Health insurance coverage in Sweden is universal, and both permanent residents and locals are eligible to use the public healthcare system. Patients can generally choose where to receive medical treatment and aren’t bound to any particular doctor, hospital or clinic. This includes private facilities that offer publicly funded services.
Sweden’s healthcare system operates on a decentralised basis, with responsibilities being divided up between national, regional and local government bodies. Most healthcare funding comes from regional taxes, so the availability of certain services can differ between county councils based on how much tax the council receives.
Not all medical professionals at public hospitals will be able to speak English, but non-Swedish-speaking patients have the right to be provided with an interpreter by law. Depending on the language requirements, the interpreter may assist with translation on site or via phone or video call.

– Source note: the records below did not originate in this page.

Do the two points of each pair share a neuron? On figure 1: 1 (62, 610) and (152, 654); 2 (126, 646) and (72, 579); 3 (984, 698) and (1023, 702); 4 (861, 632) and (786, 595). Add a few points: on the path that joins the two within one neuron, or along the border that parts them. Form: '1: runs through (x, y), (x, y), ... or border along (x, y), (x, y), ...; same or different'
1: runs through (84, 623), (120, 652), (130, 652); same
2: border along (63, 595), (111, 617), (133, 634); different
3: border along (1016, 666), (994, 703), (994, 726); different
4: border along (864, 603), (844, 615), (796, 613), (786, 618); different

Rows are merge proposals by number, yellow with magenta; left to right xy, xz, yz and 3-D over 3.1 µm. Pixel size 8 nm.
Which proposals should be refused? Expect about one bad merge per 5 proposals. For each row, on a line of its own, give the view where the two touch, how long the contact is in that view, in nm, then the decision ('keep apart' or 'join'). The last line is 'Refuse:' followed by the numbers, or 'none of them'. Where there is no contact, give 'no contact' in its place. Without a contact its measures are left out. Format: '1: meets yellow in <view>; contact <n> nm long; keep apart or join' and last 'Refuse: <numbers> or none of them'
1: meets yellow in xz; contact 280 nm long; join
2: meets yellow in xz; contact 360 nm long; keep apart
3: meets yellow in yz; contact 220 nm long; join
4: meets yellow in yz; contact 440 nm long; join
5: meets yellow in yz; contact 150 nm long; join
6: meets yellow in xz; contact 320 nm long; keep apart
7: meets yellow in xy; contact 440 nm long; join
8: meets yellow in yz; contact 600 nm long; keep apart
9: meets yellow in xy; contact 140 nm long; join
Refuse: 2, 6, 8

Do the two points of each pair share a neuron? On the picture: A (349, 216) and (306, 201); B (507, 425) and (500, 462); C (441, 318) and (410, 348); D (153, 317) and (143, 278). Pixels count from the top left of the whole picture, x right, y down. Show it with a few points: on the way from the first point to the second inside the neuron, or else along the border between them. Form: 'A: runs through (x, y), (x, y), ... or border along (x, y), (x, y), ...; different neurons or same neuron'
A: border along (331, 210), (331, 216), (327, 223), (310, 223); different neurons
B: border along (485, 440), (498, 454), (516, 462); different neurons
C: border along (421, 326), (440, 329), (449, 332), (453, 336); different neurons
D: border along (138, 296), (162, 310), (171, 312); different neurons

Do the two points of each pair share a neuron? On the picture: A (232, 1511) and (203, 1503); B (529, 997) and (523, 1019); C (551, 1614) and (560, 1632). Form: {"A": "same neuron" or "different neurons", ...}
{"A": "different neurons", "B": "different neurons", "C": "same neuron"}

Urgent cases are given priority in public hospitals, so it can take some time for non-urgent cases to be seen to. There are government policies in place that aim to reduce waiting times and impose limits on how long non-emergency patients can be made to wait for appointments or treatments. While the wait for an appointment at a healthcare centre for non-urgent cases cannot be more than seven days, the wait to see a specialist can be up to three months.
The price of medical care is set by local authorities, so all facilities within the same county council charge the same prices. These are generally low thanks to government subsidies. There is a strict limit on how much a patient can contribute towards healthcare each year, and once this amount is reached, the cost of healthcare for the remainder of the year is covered by the government.